Аркрайн уловил до боли знакомые колебания в воздухе – учитель принялся творить сложное, убийственное колдовство. Почти обессиленный и беспокойный, совершал он осечку за осечкой, так и не сумев достичь нужной ему концентрации.
Бывший ученик избавил его от потребности давить из себя потужные, тщетные попытки мести. Лезвием ритуального клинка он усмирил наставника навсегда точным, уверенным ударом в сердце. В его движениях не было гнева, ненависти, наслаждения. Только расчётливый и закономерный выпад, направленный на молниеносное устранение угрозы.
Аркрайн не почтил смерть мастера и мимолетным взглядом и всё продолжал осматриваться в поисках того, чего на самом деле не существовало.

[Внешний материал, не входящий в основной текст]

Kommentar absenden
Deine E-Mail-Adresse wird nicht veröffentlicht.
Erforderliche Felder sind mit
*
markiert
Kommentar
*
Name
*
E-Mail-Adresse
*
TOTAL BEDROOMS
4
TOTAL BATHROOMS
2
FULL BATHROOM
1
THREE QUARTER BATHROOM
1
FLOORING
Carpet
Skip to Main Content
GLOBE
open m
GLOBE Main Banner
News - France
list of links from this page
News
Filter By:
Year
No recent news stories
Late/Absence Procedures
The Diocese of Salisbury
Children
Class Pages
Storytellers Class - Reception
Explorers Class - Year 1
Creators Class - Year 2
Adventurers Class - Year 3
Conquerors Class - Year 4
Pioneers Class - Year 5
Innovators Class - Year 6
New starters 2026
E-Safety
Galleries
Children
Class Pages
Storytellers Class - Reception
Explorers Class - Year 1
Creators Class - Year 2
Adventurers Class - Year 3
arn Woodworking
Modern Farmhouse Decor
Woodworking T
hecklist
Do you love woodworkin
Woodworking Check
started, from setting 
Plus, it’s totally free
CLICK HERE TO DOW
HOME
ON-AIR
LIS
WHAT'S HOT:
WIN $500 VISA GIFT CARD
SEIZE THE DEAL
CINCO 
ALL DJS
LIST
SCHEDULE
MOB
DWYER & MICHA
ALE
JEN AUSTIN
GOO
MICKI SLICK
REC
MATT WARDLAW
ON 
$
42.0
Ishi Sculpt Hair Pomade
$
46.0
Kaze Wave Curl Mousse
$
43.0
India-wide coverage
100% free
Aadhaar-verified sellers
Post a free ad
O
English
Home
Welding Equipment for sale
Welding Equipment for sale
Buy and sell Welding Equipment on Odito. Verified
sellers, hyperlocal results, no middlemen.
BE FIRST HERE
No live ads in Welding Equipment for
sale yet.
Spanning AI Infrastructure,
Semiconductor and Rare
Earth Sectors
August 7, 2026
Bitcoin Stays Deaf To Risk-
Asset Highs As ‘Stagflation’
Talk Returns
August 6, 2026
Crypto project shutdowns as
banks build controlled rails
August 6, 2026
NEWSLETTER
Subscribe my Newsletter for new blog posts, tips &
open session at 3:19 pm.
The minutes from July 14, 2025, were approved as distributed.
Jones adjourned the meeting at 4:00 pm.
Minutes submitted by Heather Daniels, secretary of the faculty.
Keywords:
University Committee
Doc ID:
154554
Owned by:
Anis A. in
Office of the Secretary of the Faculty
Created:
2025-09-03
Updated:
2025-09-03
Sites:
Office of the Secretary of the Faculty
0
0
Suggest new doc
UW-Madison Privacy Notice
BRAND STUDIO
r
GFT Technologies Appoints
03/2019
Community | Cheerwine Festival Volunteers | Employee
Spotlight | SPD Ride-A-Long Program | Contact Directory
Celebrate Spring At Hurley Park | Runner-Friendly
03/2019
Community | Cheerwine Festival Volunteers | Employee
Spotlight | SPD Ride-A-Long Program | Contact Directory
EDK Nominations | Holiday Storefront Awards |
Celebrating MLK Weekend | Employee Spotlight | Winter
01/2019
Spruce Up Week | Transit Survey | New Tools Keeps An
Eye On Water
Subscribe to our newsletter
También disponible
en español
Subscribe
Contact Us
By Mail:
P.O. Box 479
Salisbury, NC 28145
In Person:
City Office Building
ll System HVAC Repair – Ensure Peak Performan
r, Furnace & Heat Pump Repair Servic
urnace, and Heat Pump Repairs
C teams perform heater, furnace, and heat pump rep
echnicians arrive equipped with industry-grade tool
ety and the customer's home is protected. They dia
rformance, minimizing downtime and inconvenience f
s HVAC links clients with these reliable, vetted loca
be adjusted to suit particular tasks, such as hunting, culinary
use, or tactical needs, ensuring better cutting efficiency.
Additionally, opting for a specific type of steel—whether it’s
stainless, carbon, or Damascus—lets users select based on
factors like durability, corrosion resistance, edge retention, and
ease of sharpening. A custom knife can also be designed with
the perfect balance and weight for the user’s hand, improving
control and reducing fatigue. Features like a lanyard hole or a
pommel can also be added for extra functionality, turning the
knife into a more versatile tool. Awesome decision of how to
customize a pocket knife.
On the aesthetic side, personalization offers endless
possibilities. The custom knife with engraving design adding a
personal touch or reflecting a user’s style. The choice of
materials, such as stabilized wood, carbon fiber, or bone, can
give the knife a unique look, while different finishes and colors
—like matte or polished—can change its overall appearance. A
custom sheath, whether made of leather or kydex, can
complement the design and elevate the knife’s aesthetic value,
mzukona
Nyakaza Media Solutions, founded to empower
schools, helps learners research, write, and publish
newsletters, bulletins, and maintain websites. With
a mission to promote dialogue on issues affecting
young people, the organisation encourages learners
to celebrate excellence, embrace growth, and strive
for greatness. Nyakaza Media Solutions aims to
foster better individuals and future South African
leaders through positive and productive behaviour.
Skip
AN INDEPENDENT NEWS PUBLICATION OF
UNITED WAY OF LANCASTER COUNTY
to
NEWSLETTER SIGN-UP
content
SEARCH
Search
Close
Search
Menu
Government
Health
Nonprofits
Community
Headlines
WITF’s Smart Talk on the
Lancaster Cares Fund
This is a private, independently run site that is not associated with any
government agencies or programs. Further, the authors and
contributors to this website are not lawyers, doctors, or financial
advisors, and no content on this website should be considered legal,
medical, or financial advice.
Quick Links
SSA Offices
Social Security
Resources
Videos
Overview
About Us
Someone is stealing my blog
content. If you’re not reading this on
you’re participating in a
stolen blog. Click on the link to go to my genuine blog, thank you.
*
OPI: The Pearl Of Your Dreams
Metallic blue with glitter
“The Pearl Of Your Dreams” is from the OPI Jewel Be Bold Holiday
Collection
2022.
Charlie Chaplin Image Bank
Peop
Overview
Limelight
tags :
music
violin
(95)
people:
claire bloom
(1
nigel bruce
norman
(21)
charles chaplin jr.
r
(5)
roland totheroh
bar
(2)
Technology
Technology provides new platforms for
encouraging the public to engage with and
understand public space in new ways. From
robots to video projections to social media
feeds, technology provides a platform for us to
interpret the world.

Надуманная им опасность, паранойя сжимала разум крепкими клещами и скрежетала, словно пыточный нож о точильный камень. Он так и остался стоять, готовясь к худшему, готовясь сражаться с чем-то неведомым ему до самой смерти, лишь бы не сдаться в плен, не сулящий ничего кроме вечных мук. Но тело его истощилось после метаморфоз, произошедших где-то внутри. И потому совсем скоро чьи-то невидимые руки помогли его векам опуститься и вымышленные голоса пропели ему сладкие колыбели, убаюкивая и унося в царствие грез.